> _資料を読み解く_
1) 原油価格とLNGについての文章から、「カタールは世界最大級のLNG輸出国であり、日本にとっても重要なLNG調達先だ。」という一文を英語に訳せ。
2) 原油価格とLNGについての文章によると、イランがカタールのLNG施設を標的にしたのはなぜか。1〜3文で説明せよ。
3) 原油価格とLNGについての文章を、最後の文の後から書き継げ。

> _読む文章_

------------------------------

原油価格が1バレル100ドルを超えた。3月19日、NHKが報じたところによると、ニューヨーク原油先物市場で価格が一時100ドル台に達した。2022年のロシア・ウクライナ戦争直後以来、約4年ぶりの大台だ。直接のきっかけは、イランがカタールの液化天然ガス(LNG)施設を攻撃したことだ。イランは自国のガス田が攻撃を受けたことへの報復として、カタールのLNGインフラを標的にした。中東のエネルギー紛争が、石油だけでなくLNGにまで広がった。
なぜカタールが巻き込まれたのか。カタールは世界最大級のLNG輸出国であり、日本にとっても重要なLNG調達先だ。イランから見ると、カタールは米国・イスラエル寄りの湾岸諸国の一角として映っている。自国のガス田が攻撃されたことへの「等価交換」として、カタールのLNG施設を狙った。これはエネルギー施設同士の報復戦であり、紛争の性質が一段階エスカレートしたことを意味する。
日本のLNG調達にどう影響するか。日本は世界第2位のLNG輸入国で、年間約7,000万トンを輸入している。そのうちカタールからの調達は約10%だ。カタールのLNG施設が稼働停止や減産に追い込まれれば、LNGのスポット価格が急騰する。これは電気代とガス代に直結する。ガソリン価格だけでなく、光熱費全般が上がるシナリオが現実味を帯びてきた。

------------------------------

> _提供された記録_
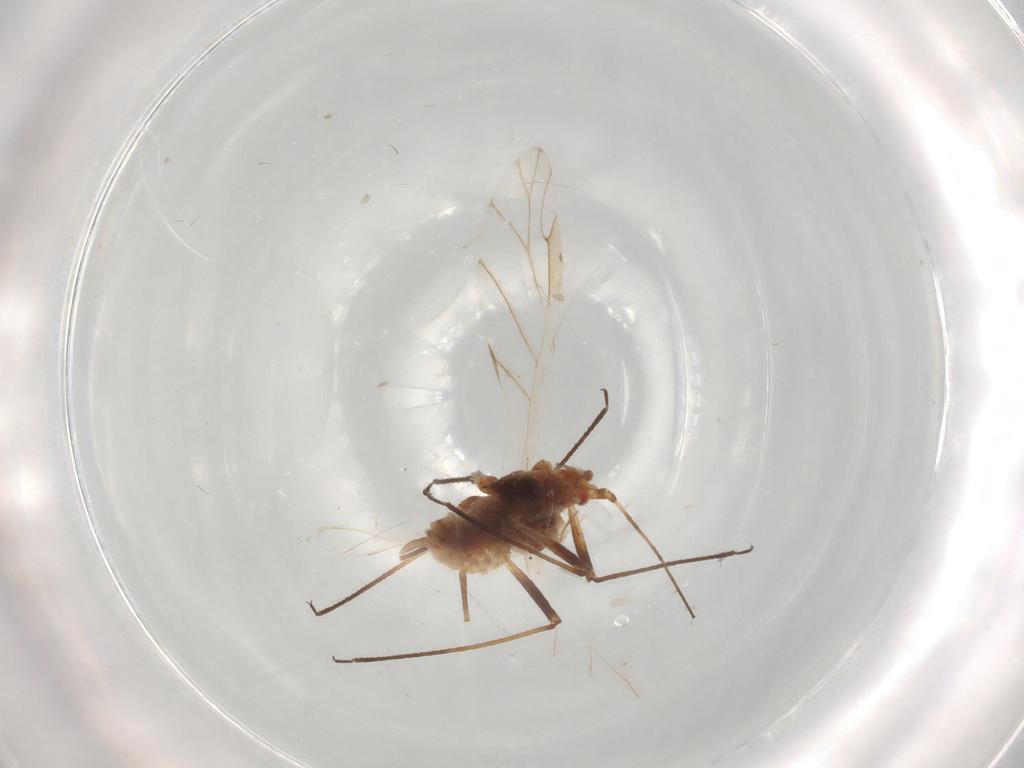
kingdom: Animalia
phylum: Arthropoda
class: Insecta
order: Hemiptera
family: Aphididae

------------------------------

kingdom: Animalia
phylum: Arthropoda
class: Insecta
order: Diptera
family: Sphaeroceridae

------------------------------

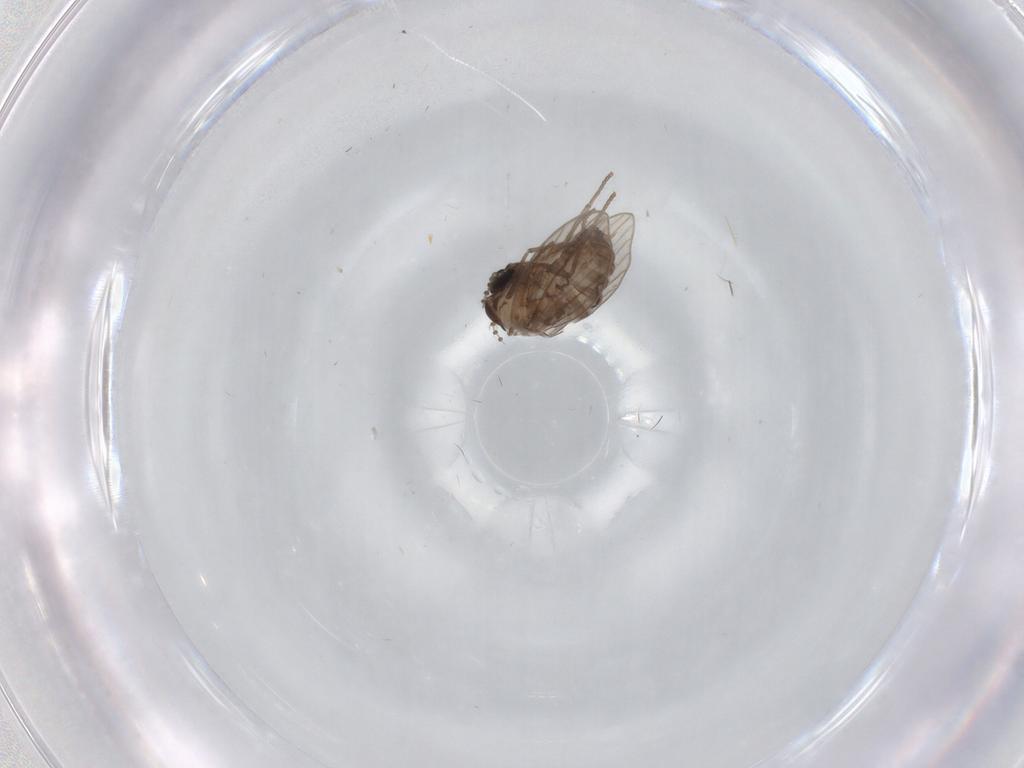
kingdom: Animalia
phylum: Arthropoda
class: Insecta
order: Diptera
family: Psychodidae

------------------------------

> _解答_
1) Qatar is one of the world's largest LNG exporters and is also an important source of LNG for Japan.

2) イランは、自国のガス田が攻撃を受けたことへの報復として、カタールのLNG施設を狙った。イランから見ると、カタールは米国・イスラエル寄りの湾岸諸国の一角に映っている。

3)
同日、FRBの決定も日本経済に追い打ちをかけた。FOMCはまたしても利下げを見送り、パウエル議長は「インフレの進展がなければ利下げはない」と明言した。NYダウは768ドルの大幅反落。年内の利下げ見通しは2回から1回に後退した。一方、日銀はイラン情勢を受けて金融政策を維持(据え置き)した。日米の金利差は縮小せず、円安圧力が続く。片山財務相は「非常な緊張感」と述べた。
明日20日未明、高市首相がトランプ大統領と会談する。ホルムズ海峡の問題、原油100ドルの現実、ガソリン激変緩和措置の開始。すべてが同時に動いている中での日米首脳会談だ。トランプ大統領が「同盟の試金石」と呼んだホルムズ海峡への日本の対応が、まさにテーブルに載せられる。高市首相にとっては就任以来最大の外交試練になる。
あなたの電気代・ガス代・ガソリン代。全部が同時に上がる可能性が出てきた。原油100ドル、LNG施設への攻撃、FRBの利下げ見送り、円安。この4つが重なると、家計への影響は月数千円〜1万円規模になりうる。政府のガソリン激変緩和措置は今日から始まったが、LNG価格の上昇には別の対策が必要だ。エネルギー問題は、もはや中東の戦争の話ではない。あなたの来月の光熱費の話だ。